▶ _HOW TO COMPLETE THIS TASK_
In the listing, swap "钥匙卡" for "钥匙卡带" in the lines starting at the line containing "钥匙卡是数字版的升级吧，而且" and ending at the line containing "发表于 2025-4-16 14:32", leaving everything else as it is. Return only those lines, without the pictures.

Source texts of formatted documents
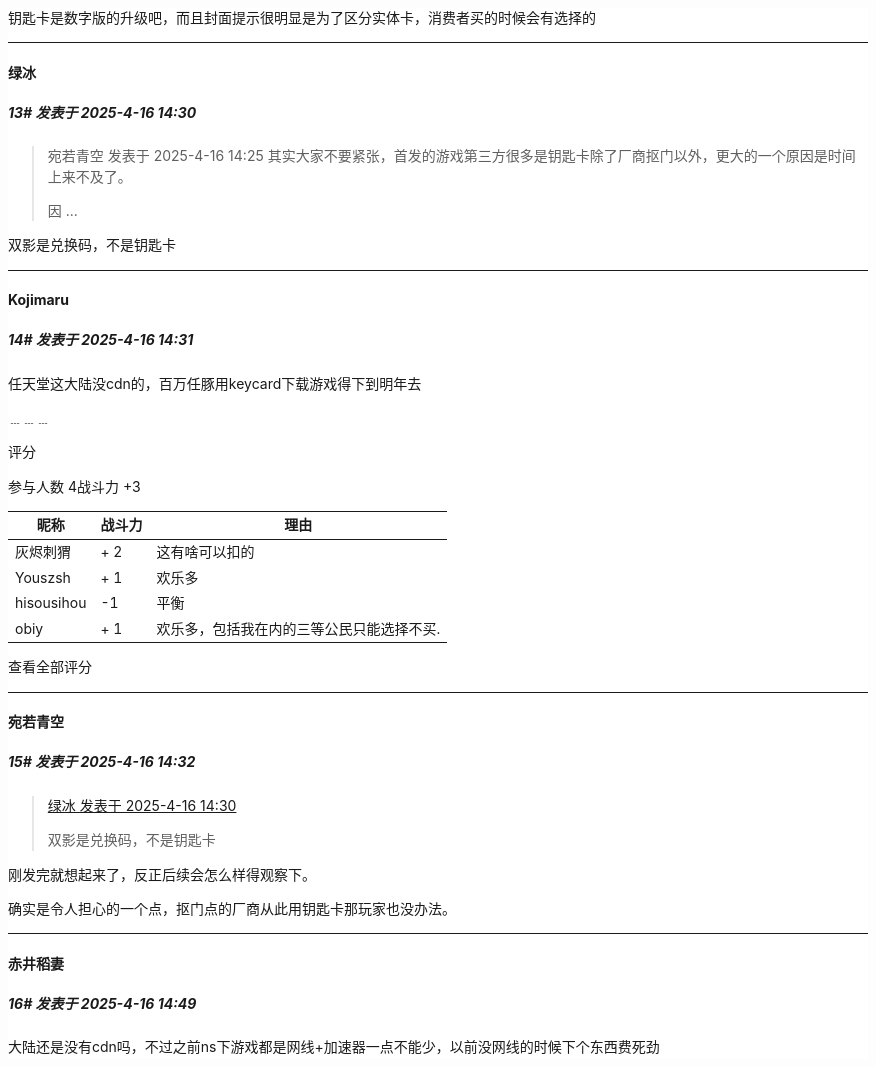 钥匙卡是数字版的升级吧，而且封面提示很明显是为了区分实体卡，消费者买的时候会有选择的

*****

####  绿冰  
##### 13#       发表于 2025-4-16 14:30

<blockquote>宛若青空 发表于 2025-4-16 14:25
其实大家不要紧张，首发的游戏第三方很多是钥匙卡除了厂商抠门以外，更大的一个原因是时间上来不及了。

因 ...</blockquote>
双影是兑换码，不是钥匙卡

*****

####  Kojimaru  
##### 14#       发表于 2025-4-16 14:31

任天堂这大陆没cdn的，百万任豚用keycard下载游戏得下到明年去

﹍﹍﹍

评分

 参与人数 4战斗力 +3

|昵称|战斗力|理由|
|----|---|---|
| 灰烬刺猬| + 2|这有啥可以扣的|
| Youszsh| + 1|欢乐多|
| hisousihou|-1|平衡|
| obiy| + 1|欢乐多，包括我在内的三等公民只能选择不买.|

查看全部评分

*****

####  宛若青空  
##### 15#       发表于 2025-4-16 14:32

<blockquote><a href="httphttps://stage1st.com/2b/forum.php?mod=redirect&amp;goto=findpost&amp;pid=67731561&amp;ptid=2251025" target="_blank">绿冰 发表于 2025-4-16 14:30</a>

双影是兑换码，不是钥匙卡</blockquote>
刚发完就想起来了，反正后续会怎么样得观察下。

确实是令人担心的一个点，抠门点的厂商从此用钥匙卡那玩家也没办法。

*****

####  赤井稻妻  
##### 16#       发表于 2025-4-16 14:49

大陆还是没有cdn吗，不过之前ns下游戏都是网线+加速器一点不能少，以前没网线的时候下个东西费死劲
--
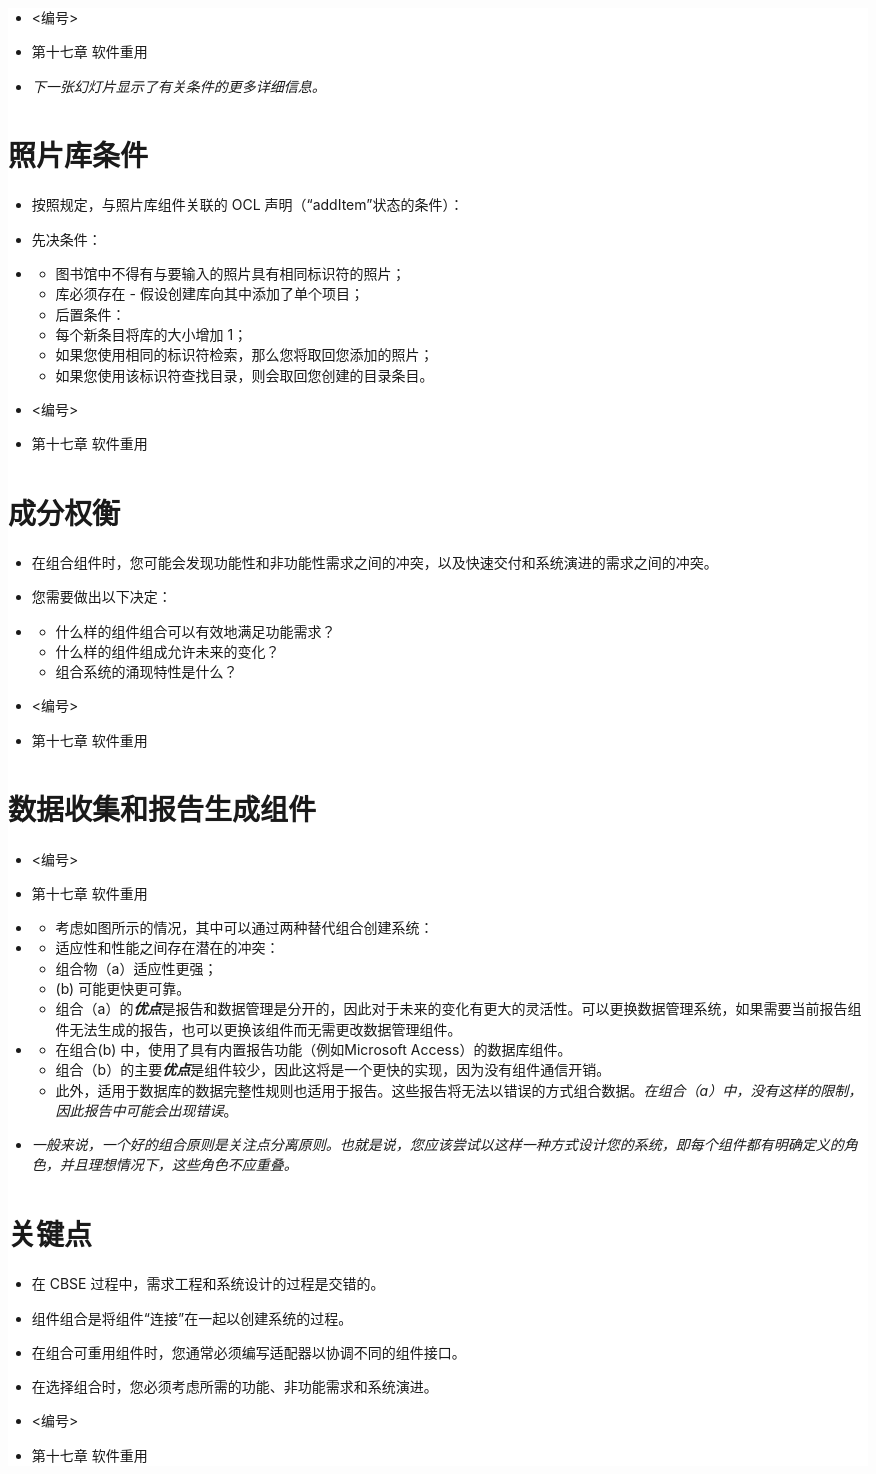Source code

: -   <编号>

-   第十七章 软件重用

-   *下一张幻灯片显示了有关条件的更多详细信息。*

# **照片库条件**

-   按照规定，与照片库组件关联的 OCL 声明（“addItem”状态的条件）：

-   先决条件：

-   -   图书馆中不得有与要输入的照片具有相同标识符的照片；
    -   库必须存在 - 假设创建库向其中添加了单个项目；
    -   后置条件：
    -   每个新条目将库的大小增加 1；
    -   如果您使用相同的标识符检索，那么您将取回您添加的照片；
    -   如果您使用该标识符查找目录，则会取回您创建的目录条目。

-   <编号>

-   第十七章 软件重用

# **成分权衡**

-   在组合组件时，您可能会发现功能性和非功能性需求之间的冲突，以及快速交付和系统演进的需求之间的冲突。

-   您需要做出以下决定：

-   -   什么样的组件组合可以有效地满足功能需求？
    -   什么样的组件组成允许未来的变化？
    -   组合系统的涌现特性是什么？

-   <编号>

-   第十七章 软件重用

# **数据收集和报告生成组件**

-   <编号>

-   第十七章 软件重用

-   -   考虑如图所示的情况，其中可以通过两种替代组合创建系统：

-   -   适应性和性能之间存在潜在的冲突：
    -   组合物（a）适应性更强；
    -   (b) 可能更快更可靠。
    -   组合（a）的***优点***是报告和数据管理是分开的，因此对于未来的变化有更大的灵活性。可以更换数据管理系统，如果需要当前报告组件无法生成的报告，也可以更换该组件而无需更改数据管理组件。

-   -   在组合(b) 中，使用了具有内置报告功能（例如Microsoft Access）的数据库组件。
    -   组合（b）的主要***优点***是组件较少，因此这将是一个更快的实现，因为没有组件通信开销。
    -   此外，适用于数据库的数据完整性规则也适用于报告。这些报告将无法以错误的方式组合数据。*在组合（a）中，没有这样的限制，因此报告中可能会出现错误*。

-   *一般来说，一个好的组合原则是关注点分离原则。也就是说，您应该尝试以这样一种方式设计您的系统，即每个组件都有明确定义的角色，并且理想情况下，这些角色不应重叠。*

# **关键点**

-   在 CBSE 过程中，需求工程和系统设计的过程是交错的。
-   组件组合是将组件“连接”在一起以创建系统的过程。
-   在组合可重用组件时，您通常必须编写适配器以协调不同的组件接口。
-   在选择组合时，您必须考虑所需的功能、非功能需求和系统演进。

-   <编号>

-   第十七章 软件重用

▶ _SOLVED EXERCISE_
 钥匙卡带是数字版的升级吧，而且封面提示很明显是为了区分实体卡，消费者买的时候会有选择的

*****

####  绿冰  
##### 13#       发表于 2025-4-16 14:30

<blockquote>宛若青空 发表于 2025-4-16 14:25
其实大家不要紧张，首发的游戏第三方很多是钥匙卡带除了厂商抠门以外，更大的一个原因是时间上来不及了。

因 ...</blockquote>
双影是兑换码，不是钥匙卡带

*****

####  Kojimaru  
##### 14#       发表于 2025-4-16 14:31

任天堂这大陆没cdn的，百万任豚用keycard下载游戏得下到明年去

﹍﹍﹍

评分

 参与人数 4战斗力 +3

|昵称|战斗力|理由|
|----|---|---|
| 灰烬刺猬| + 2|这有啥可以扣的|
| Youszsh| + 1|欢乐多|
| hisousihou|-1|平衡|
| obiy| + 1|欢乐多，包括我在内的三等公民只能选择不买.|

查看全部评分

*****

####  宛若青空  
##### 15#       发表于 2025-4-16 14:32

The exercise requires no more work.